Scale-dependent growth from a transition in dark energy dynamics

Abstract

We investigate the observational consequences of the quintessence field rolling to and oscillating near a minimum in its potential, if it happens close to the present epoch ($z\ensuremath{\lesssim}0.2$). We show that in a class of models, the oscillations lead to a rapid growth of the field fluctuations and the gravitational potential on subhorizon scales. The growth in the gravitational potential occurs on time scales $\ensuremath{\ll}{H}^{\ensuremath{-}1}$. This effect is present even when the quintessence parameters are chosen to reproduce an expansion history consistent with observations. For linearized fluctuations, we find that although the gravitational potential power spectrum is enhanced in a scale-dependent manner, the shape of the dark matter/galaxy power spectrum is not significantly affected.
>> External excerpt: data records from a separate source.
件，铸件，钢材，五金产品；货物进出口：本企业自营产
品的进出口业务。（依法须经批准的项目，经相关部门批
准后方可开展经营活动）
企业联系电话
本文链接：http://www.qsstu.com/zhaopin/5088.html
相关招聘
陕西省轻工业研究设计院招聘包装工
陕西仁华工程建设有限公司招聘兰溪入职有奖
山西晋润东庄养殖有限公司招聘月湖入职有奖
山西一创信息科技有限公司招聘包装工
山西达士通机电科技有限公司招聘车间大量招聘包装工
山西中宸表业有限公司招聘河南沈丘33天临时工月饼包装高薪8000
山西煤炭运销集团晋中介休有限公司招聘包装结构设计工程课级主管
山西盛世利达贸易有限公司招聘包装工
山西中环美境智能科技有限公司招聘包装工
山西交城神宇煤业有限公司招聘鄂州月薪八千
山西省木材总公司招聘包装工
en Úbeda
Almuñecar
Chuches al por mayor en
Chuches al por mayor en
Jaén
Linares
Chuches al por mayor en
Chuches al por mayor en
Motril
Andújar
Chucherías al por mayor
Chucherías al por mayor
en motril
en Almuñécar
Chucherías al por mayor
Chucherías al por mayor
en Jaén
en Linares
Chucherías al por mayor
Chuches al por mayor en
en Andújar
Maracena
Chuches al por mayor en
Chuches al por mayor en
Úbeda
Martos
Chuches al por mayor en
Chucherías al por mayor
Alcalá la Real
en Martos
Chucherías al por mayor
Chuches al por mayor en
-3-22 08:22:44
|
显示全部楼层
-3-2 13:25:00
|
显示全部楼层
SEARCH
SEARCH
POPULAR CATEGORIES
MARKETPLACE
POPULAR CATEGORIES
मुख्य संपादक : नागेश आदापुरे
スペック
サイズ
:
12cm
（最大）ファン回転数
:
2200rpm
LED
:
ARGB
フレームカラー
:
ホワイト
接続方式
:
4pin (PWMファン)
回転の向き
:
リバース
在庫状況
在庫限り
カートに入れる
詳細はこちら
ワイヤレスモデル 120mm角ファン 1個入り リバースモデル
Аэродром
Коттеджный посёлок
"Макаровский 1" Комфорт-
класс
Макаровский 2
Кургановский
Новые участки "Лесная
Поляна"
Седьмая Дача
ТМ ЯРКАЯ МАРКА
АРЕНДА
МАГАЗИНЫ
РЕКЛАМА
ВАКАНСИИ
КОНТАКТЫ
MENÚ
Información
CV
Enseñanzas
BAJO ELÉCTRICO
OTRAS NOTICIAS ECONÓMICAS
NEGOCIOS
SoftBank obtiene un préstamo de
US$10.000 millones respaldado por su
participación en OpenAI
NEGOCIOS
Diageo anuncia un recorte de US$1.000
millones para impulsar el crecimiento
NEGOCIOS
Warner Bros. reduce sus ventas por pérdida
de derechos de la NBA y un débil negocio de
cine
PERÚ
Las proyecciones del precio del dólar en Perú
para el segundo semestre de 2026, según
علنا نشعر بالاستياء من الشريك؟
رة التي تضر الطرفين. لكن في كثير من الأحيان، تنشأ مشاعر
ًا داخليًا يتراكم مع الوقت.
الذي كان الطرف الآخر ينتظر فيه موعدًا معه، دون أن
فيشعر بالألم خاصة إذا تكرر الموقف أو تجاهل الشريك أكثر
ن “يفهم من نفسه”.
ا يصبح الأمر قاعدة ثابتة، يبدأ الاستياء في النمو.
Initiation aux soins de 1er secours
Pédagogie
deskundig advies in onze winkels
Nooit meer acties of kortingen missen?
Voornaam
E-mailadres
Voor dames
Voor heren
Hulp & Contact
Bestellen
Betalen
We find that the best constraints on such a transition in the quintessence field is provided via the integrated Sachs-Wolfe effect in the CMB-temperature power spectrum. Going beyond the linearized regime, the quintessence field can fragment into large, localized, long-lived excitations (oscillons) with sizes comparable to galaxy clusters; this fragmentation could provide additional observational constraints. Two quoted signatures of modified gravity are a scale-dependent growth of the gravitational potential and a difference between the matter power spectrum inferred from measurements of lensing and galaxy clustering. Here, both effects are achieved by a minimally coupled scalar field in general relativity with a canonical kinetic term. In other words we show that, with some tuning of parameters, scale-dependent growth does not necessarily imply a violation of General Relativity.